__AIM__: Extract the lines of the entries below verbatim, starting with the first line and stopping after the line that contains "family: Libellulidae".
++++ EXTRACTED RECORDS
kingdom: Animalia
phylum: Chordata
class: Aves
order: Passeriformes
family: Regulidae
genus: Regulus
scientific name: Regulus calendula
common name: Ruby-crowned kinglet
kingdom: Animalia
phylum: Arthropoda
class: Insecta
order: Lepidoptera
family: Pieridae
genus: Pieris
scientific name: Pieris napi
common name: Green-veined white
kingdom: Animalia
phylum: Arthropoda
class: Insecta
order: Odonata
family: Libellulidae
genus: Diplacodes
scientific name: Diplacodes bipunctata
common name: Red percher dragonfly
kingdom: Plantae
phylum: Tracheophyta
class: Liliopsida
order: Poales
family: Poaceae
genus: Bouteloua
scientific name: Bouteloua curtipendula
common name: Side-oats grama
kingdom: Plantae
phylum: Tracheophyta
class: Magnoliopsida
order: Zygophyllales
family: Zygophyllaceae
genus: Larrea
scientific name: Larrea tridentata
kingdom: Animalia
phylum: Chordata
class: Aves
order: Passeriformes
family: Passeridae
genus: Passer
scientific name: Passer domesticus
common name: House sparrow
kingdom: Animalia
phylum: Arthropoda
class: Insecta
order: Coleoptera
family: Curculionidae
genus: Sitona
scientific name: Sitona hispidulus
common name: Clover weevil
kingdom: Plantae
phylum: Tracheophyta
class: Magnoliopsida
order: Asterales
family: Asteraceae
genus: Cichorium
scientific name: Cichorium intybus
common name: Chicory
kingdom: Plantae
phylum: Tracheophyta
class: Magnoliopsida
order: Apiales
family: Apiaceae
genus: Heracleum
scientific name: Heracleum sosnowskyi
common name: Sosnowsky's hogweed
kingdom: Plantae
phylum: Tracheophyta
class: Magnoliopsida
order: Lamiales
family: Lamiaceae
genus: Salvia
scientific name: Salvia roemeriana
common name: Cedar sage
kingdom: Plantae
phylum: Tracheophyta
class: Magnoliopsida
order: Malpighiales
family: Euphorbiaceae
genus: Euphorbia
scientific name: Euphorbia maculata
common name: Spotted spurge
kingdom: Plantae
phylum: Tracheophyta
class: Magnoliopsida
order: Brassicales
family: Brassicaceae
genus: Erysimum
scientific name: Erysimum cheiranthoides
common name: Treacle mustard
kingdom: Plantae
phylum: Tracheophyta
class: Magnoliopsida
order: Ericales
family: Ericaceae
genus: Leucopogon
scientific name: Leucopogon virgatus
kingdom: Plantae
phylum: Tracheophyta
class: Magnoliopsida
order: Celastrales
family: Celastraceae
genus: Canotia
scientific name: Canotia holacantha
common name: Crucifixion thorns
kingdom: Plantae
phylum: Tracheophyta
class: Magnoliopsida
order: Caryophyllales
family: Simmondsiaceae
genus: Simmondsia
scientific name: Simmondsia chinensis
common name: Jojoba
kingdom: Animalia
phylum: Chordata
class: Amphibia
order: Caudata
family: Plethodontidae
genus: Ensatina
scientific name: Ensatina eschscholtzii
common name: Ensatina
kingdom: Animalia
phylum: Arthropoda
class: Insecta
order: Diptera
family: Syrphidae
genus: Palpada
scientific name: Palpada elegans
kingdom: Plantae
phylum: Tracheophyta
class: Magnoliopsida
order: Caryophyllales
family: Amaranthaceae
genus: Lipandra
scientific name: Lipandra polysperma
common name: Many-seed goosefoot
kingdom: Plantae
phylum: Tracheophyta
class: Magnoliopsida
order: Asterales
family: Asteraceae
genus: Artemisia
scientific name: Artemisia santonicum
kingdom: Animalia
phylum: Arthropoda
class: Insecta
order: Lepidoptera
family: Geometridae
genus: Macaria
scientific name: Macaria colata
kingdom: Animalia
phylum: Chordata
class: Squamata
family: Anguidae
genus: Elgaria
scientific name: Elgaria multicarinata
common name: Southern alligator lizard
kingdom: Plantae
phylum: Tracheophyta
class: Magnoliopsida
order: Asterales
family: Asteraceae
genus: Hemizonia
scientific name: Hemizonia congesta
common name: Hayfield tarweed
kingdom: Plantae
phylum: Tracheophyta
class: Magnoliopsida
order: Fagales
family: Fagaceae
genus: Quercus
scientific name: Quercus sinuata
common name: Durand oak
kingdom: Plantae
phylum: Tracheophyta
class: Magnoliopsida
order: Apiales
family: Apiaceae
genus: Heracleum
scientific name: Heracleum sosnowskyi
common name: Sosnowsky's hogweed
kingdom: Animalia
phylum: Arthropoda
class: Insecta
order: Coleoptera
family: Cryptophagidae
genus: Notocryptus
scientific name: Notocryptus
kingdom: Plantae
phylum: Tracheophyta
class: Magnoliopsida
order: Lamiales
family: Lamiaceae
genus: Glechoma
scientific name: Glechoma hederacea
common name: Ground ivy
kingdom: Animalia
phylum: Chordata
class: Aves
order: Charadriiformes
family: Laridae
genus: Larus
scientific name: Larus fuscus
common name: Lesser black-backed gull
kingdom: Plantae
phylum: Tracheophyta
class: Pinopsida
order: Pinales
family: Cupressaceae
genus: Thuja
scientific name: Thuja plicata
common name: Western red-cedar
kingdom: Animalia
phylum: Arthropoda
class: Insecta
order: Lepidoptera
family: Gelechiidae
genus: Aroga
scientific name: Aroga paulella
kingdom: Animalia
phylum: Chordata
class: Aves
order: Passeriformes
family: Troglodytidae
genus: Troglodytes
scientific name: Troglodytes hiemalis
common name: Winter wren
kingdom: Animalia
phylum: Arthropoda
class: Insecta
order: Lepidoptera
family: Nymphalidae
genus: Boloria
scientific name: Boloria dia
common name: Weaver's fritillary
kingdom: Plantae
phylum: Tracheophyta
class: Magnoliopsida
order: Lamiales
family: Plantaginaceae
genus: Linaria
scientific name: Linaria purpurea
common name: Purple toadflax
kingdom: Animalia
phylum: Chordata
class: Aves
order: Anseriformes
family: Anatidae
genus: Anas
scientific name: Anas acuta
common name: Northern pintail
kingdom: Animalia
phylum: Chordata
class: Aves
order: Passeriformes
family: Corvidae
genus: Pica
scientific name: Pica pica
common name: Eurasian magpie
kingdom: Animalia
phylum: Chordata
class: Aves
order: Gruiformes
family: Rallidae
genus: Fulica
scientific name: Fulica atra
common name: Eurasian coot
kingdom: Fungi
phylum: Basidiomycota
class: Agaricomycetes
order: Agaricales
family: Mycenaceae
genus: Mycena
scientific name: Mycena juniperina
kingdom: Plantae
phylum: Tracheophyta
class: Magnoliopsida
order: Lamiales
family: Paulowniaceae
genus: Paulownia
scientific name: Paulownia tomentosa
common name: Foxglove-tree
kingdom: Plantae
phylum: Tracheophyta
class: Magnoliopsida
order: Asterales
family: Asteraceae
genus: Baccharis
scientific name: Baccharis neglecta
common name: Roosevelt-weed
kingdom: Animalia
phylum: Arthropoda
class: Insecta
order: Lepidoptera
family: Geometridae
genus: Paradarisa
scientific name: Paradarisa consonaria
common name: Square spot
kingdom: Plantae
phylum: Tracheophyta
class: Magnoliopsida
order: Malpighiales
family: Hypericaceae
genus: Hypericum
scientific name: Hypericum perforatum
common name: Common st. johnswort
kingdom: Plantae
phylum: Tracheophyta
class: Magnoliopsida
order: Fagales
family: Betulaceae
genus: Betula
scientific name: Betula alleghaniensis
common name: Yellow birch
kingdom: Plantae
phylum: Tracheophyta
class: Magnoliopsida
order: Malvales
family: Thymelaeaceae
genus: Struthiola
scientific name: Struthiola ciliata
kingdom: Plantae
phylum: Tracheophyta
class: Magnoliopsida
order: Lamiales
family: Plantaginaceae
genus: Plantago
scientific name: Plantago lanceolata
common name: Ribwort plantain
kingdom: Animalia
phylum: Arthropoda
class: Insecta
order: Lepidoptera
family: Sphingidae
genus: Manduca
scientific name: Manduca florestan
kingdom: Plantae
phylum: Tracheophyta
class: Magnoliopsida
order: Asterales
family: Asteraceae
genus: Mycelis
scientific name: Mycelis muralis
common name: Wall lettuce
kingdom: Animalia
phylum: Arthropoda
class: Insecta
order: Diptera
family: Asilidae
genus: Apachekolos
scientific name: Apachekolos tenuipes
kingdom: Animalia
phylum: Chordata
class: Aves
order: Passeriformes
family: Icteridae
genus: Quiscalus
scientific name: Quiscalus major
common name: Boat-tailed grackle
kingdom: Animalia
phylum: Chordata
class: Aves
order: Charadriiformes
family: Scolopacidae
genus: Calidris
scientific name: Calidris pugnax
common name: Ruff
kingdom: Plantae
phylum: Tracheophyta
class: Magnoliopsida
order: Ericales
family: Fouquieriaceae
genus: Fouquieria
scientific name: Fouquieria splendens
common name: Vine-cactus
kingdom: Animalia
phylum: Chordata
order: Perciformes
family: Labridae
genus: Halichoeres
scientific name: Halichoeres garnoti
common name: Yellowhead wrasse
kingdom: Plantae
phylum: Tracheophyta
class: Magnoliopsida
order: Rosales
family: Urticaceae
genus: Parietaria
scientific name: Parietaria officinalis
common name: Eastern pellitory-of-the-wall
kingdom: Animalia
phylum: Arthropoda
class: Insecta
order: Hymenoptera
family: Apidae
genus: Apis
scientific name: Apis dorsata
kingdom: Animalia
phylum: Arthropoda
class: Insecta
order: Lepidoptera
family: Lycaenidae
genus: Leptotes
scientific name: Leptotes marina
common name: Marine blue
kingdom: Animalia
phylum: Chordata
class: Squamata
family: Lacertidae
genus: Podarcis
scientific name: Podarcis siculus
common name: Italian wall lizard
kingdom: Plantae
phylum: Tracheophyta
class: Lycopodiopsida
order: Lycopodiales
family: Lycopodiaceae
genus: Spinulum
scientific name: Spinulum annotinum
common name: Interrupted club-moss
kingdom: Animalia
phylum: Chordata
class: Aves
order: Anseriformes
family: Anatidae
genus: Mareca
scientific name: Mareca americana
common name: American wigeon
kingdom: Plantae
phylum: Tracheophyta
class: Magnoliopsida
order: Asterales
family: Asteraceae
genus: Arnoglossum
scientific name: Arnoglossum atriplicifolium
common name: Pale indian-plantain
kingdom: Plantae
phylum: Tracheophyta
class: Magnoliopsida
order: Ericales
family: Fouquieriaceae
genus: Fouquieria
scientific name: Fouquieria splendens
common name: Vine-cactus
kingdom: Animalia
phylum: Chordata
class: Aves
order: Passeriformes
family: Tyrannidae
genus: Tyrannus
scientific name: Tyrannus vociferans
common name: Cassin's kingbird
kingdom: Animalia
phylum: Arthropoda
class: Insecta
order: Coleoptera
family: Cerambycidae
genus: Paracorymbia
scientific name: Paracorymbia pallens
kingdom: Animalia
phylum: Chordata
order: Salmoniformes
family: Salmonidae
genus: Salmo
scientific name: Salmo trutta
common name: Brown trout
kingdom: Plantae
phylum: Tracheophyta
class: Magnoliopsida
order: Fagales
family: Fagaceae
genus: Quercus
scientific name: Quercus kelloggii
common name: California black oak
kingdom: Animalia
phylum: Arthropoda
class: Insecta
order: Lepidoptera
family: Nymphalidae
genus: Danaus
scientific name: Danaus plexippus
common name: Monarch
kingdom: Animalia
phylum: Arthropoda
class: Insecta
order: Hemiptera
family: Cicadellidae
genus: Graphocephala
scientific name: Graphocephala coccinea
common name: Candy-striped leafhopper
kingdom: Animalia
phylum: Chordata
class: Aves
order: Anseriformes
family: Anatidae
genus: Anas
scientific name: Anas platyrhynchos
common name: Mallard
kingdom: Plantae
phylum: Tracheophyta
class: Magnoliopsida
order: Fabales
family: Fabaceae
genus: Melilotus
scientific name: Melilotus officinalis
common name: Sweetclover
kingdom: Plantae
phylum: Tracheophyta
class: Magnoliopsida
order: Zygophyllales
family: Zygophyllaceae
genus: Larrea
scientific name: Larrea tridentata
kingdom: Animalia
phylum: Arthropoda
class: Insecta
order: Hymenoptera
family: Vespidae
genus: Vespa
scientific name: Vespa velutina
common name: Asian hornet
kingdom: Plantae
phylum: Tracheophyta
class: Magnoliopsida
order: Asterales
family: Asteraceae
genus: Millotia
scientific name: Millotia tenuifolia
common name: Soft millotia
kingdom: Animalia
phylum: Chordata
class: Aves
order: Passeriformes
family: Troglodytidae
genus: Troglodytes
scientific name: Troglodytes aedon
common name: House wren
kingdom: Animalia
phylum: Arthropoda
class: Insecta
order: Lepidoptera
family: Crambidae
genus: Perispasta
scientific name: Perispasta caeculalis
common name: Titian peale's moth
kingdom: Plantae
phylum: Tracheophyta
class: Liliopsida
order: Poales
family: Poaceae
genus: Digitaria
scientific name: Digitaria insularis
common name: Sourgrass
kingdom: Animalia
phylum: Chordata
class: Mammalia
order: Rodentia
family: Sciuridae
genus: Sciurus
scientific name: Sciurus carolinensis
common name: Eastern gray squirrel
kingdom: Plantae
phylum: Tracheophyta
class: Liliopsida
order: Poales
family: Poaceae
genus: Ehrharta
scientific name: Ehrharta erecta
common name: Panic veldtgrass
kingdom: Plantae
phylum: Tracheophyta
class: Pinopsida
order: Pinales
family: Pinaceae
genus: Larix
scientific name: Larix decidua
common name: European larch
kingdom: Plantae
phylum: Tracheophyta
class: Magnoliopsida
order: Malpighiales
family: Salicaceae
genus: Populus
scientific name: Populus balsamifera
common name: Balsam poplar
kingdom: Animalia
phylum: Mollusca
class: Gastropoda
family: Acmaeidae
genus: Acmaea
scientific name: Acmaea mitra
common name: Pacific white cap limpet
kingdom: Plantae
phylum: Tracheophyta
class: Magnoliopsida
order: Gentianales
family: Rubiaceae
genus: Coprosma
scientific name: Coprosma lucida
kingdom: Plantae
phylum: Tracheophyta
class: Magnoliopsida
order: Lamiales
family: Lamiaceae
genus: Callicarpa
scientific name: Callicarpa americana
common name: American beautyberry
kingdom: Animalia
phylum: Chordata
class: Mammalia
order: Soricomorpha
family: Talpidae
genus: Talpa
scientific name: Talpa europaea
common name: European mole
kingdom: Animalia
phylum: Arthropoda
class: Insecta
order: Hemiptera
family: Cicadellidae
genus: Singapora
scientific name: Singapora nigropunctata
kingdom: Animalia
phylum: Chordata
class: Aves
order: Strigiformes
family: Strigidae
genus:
++++++++
__ANSWER TO THE PROBLEM__:
kingdom: Animalia
phylum: Chordata
class: Aves
order: Passeriformes
family: Regulidae
genus: Regulus
scientific name: Regulus calendula
common name: Ruby-crowned kinglet
kingdom: Animalia
phylum: Arthropoda
class: Insecta
order: Lepidoptera
family: Pieridae
genus: Pieris
scientific name: Pieris napi
common name: Green-veined white
kingdom: Animalia
phylum: Arthropoda
class: Insecta
order: Odonata
family: Libellulidae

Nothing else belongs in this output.